The Libertarian philosophy ignores the biodiversity protections which public involvement could ensure on the Champion lands. An auctioning of these lands to the highest bidder and their subsequent parcelization would have been a terrible loss not just for the Northeast Kingdom, but for all of Vermont. Moreover, as one who is fairly intimate with these woods as well as the economic challenges of living in the area, I don't think a strictly Libertarian view would make for increased economic opportunity here.
Conservation pays dividends beyond clean air, water and the experience of remote places. Towns like Island Pond, Canaan, and Bloomfield will have increased economic opportunities if the special values of the Champion lands are protected and restored. These include not just rare creatures such as the lynx or catamount necessary top predators but also old growth forest.
Although cut over today, when I was a teenager there were still an occasional yellow birch or red spruce of truly awesome size-and if we let something grow, our grandchildren could enjoy what old timers used to talk about big trees and a wild landscape.

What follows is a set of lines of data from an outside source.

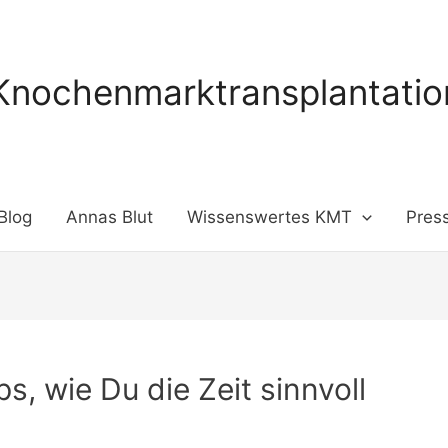
Knochenmarktransplantation
Blog
Annas Blut
Wissenswertes KMT
Pres
ps, wie Du die Zeit sinnvoll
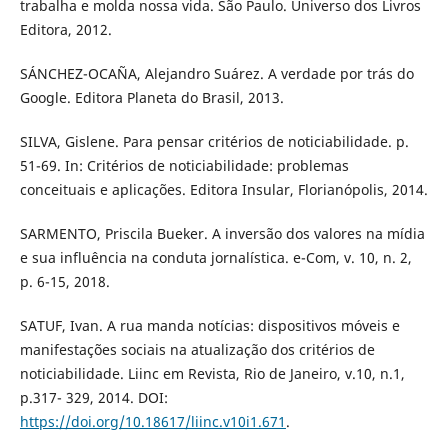
trabalha e molda nossa vida. São Paulo. Universo dos Livros
Editora, 2012.
SÁNCHEZ-OCAÑA, Alejandro Suárez. A verdade por trás do
Google. Editora Planeta do Brasil, 2013.
SILVA, Gislene. Para pensar critérios de noticiabilidade. p.
51-69. In: Critérios de noticiabilidade: problemas
conceituais e aplicações. Editora Insular, Florianópolis, 2014.
SARMENTO, Priscila Bueker. A inversão dos valores na mídia
e sua influência na conduta jornalística. e-Com, v. 10, n. 2,
p. 6-15, 2018.
SATUF, Ivan. A rua manda notícias: dispositivos móveis e
manifestações sociais na atualização dos critérios de
noticiabilidade. Liinc em Revista, Rio de Janeiro, v.10, n.1,
p.317- 329, 2014. DOI:
https://doi.org/10.18617/liinc.v10i1.671
.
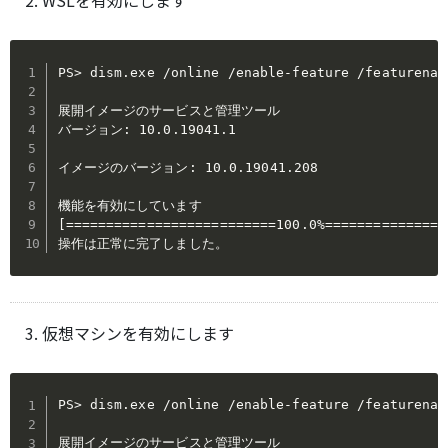
WSLを有効にします
PS> dism.exe /online /enable-feature /featurenam
展開イメージのサービスと管理ツール

バージョン: 10.0.19041.1

イメージのバージョン: 10.0.19041.208

機能を有効にしています

[==========================100.0%================
操作は正常に完了しました。
仮想マシンを有効にします
PS> dism.exe /online /enable-feature /featurenam
展開イメージのサービスと管理ツール
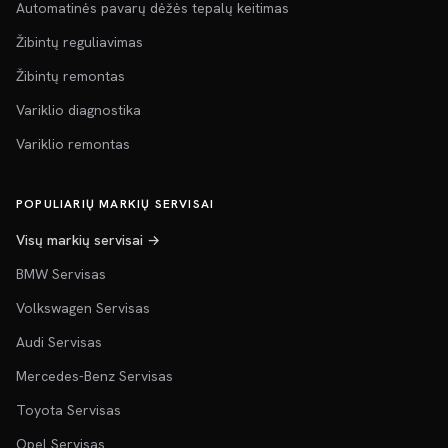
Automatinės pavarų dėžės tepalų keitimas
Žibintų reguliavimas
Žibintų remontas
Variklio diagnostika
Variklio remontas
POPULIARIŲ MARKIŲ SERVISAI
Visų markių servisai →
BMW Servisas
Volkswagen Servisas
Audi Servisas
Mercedes-Benz Servisas
Toyota Servisas
Opel Servisas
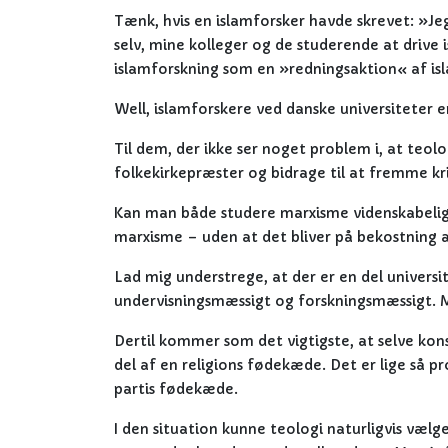
Tænk, hvis en islamforsker havde skrevet: »Jeg
selv, mine kolleger og de studerende at drive
islamforskning som en »redningsaktion« af is
Well, islamforskere ved danske universiteter e
Til dem, der ikke ser noget problem i, at teol
folkekirkepræster og bidrage til at fremme 
Kan man både studere marxisme videnskabelig
marxisme – uden at det bliver på bekostning 
Lad mig understrege, at der er en del universi
undervisningsmæssigt og forskningsmæssigt. Me
Dertil kommer som det vigtigste, at selve kons
del af en religions fødekæde. Det er lige så pr
partis fødekæde.
I den situation kunne teologi naturligvis vælge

In fact, what came out of the Legislature was a fairly poor commitment to values other than "the working forest" and recreation. Unfortunately the debate was led by property rights ideologues to whom moderates made no response, a perhaps familiar scenario. That is why we called for a greater commitment, one that included Wilderness (certainly not to the exclusion of logging) and biodiversity protections in both logged and non-logged areas. While appreciative of what has been accomplished thus far, the question for the future is, why shouldn't the wildest corner of Vermont enjoy what the rest of the state has in its Green Mountain National Forest?